Department of Comparative Plant and Fungal Biology, Royal Botanic Gardens Kew, Richmond, London TW9 3AE, UK.
Department of Plant Sciences, University of Oxford, South Parks Road, Oxford OX1 3RB, UK.
Syst Biol. 2021 Oct 13;70(6):1181-1199. doi: 10.1093/sysbio/syab021.
Phylogenies are increasingly being used as a basis to provide insight into macroevolutionary history. Here, we use simulation experiments and empirical analyses to evaluate methods that use phylogenies as a basis to make estimates of divergence times and rates of diversification. This is the first study to present a comprehensive assessment of the key variables that underpin analyses in this field-including substitution rates, speciation rates, and extinction, plus character sampling and taxon sampling. We show that in unrealistically simplistic cases (where substitution rates and speciation rates are constant, and where there is no extinction), increased character and taxon sampling lead to more accurate and precise parameter estimates. By contrast, in more complex but realistic cases (where substitution rates, speciation rates, and extinction rates vary), gains in accuracy and precision from increased character and taxon sampling are far more limited. The lack of accuracy and precision even occurs when using methods that are designed to account for more complex cases, such as relaxed clocks, fossil calibrations, and models that allow speciation rates and extinction rates to vary. The problem also persists when analyzing genomic scale data sets. These results suggest two interrelated problems that occur when the processes that generated the data are more complex. First, methodological assumptions are more likely to be violated. Second, limitations in the information content of the data become more important.[Divergence time estimation; diversification rates; macroevolution; phylogeny.].

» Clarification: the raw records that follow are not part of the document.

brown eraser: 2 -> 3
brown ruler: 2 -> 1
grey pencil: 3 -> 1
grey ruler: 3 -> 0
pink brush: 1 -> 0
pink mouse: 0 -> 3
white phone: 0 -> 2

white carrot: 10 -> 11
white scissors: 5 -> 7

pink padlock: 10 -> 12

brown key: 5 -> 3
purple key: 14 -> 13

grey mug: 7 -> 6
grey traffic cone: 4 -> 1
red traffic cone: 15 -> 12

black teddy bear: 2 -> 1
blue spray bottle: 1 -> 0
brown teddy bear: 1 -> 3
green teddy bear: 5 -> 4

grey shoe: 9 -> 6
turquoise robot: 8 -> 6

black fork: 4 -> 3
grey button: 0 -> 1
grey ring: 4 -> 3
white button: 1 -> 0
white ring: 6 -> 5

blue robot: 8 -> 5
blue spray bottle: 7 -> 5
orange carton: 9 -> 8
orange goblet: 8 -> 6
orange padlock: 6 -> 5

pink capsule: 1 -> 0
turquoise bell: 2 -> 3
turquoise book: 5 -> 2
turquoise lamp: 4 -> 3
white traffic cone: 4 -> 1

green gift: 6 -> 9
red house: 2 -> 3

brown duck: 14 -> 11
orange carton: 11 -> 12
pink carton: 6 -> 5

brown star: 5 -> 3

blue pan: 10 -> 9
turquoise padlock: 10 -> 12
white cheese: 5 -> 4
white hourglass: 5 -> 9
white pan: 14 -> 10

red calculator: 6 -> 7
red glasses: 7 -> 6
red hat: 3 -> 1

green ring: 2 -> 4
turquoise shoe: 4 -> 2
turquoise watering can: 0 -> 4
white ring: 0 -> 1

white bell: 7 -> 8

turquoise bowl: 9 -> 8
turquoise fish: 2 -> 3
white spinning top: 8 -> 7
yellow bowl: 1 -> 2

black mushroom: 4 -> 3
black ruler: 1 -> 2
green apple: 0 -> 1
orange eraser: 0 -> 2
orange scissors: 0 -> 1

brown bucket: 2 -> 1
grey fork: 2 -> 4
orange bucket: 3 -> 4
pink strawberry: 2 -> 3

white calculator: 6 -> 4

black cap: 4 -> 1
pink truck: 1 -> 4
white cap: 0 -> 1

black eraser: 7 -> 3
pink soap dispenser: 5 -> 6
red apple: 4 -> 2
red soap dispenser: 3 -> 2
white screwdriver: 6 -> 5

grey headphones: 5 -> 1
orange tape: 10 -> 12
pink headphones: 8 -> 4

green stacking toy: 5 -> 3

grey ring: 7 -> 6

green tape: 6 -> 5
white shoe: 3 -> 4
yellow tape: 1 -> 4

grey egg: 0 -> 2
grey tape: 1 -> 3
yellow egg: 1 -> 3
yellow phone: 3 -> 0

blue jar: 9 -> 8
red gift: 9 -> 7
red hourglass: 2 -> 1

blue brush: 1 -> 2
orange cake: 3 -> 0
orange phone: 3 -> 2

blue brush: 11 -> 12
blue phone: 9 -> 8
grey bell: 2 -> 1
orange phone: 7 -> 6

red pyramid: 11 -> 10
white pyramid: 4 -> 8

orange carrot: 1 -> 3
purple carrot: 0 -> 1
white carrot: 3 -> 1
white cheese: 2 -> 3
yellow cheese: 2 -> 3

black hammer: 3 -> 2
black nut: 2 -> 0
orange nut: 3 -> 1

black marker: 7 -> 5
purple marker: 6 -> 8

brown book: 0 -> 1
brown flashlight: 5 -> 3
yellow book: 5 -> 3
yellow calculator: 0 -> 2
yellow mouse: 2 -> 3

系统发育越来越多地被用作提供宏观进化历史见解的基础。在这里,我们使用模拟实验和实证分析来评估使用系统发育作为基础来估计分歧时间和多样化率的方法。这是第一项对支持该领域分析的关键变量进行综合评估的研究,包括替代率、物种形成率和灭绝率,以及特征采样和分类群采样。我们表明,在不切实际的简单情况下(替代率和物种形成率恒定,且没有灭绝),增加特征和分类群采样会导致更准确和精确的参数估计。相比之下,在更复杂但现实的情况下(替代率、物种形成率和灭绝率变化),增加特征和分类群采样所带来的准确性和精确性的提高要有限得多。即使使用旨在解决更复杂情况的方法(如松弛时钟、化石校准和允许物种形成率和灭绝率变化的模型),也会出现缺乏准确性和精确性的情况。当分析基因组规模的数据集时,这个问题仍然存在。这些结果表明,当产生数据的过程更加复杂时,会出现两个相互关联的问题。首先,方法假设更有可能被违反。其次,数据信息含量的局限性变得更加重要。[分歧时间估计;多样化率;宏观进化;系统发育。]